Son enterrement, prévu pour ce week-end, devrait rassembler de nombreux admirateurs. On y attend la présence de représentants du monde culturel, de jeunes acteurs et de proches venus de tout le pays. Les funérailles s’annoncent à la fois sobres et émouvantes, à l’image de sa vie.

Conclusion : le dernier éclat d’un pionnier

La mort de Rakotonanahary, alias Ramerisedesy, marque la fin d’une ère. Celle d’un cinéma de proximité, d’un art du peuple, nourri de sincérité et de simplicité. Mais son souvenir, lui, ne disparaîtra pas. Il continuera à vivre dans les images de Malok’ila, dans la mémoire des spectateurs, dans les récits transmis aux enfants.

À travers son parcours, c’est tout un pan de la culture malgache qui se rappelle à nous : celui des pionniers, des passionnés, des artisans de l’émotion. Ramerisedesy n’était pas une star au sens moderne du terme. Il était mieux que cela : un visage familier, un cœur généreux, un témoin du temps.

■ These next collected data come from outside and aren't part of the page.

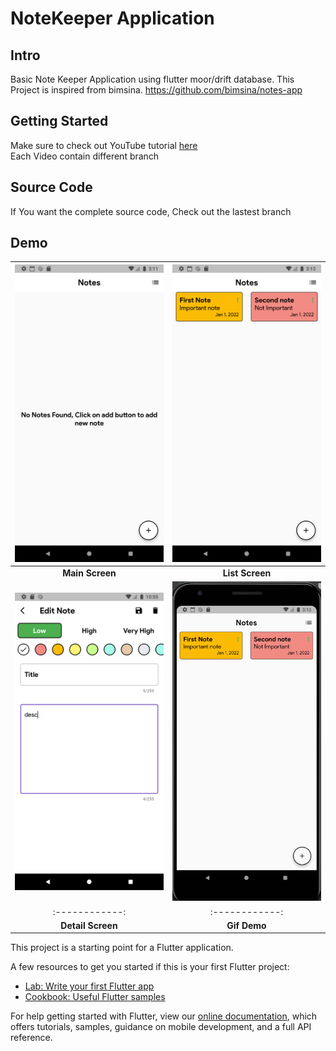 # NoteKeeper Application

## Intro
Basic Note Keeper Application using flutter moor/drift database.
This Project is inspired from bimsina. https://github.com/bimsina/notes-app

## Getting Started
Make sure to check out YouTube tutorial [here](https://www.youtube.com/watch?v=_xVWj0LXx24&list=PLVW1e1FvhW6521gIA3RRQbikyxeO9MP6G)   
Each Video contain different branch

## Source Code
If You want the complete source code, Check out the lastest branch


## Demo   
| ![Image](https://github.com/CodingWithTashi/note_keeper/blob/Part_15/demo/main.png?raw=true) | ![Image](https://github.com/CodingWithTashi/note_keeper/blob/Part_15/demo/list.png?raw=true) |
| :------------: | :------------: |
| **Main Screen** | **List Screen** |    
| ![Image](https://github.com/CodingWithTashi/note_keeper/blob/Part_15/demo/detail.png?raw=true) | ![Image](https://github.com/CodingWithTashi/note_keeper/blob/Part_15/demo/gif.gif?raw=true) |
| :------------: | :------------: |
| **Detail Screen** | **Gif Demo** |   

This project is a starting point for a Flutter application.

A few resources to get you started if this is your first Flutter project:

- [Lab: Write your first Flutter app](https://flutter.dev/docs/get-started/codelab)
- [Cookbook: Useful Flutter samples](https://flutter.dev/docs/cookbook)

For help getting started with Flutter, view our
[online documentation](https://flutter.dev/docs), which offers tutorials,
samples, guidance on mobile development, and a full API reference.
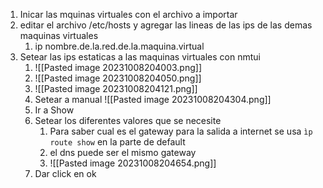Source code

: 1. Inicar las mquinas virtuales con el archivo a importar
2. editar el archivo /etc/hosts y agregar las lineas de las ips de las demas maquinas virtuales
	1. ip nombre.de.la.red.de.la.maquina.virtual
3. Setear las ips estaticas a las maquinas virtuales con nmtui 
	1. ![[Pasted image 20231008204003.png]]
	2. ![[Pasted image 20231008204050.png]]
	3. ![[Pasted image 20231008204121.png]]
	4. Setear a manual ![[Pasted image 20231008204304.png]]
	5. Ir a Show
	6. Setear los diferentes valores que se necesite
		1. Para saber cual es el gateway para la salida a internet se usa `ìp route show` en la parte de default
		2. el dns puede ser el mismo gateway
		3. ![[Pasted image 20231008204654.png]]
	7. Dar click en ok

Son rire, sa voix, son regard resteront gravés dans la mémoire collective. Et chaque fois que retentira la musique de Malok’ila, quelque part dans une salle, dans une école, ou dans un foyer, on se souviendra de lui, de ses mots, de sa sagesse tranquille.

Hier, un homme s’est éteint. Mais son âme, elle, continue de briller dans l’histoire du cinéma malgache.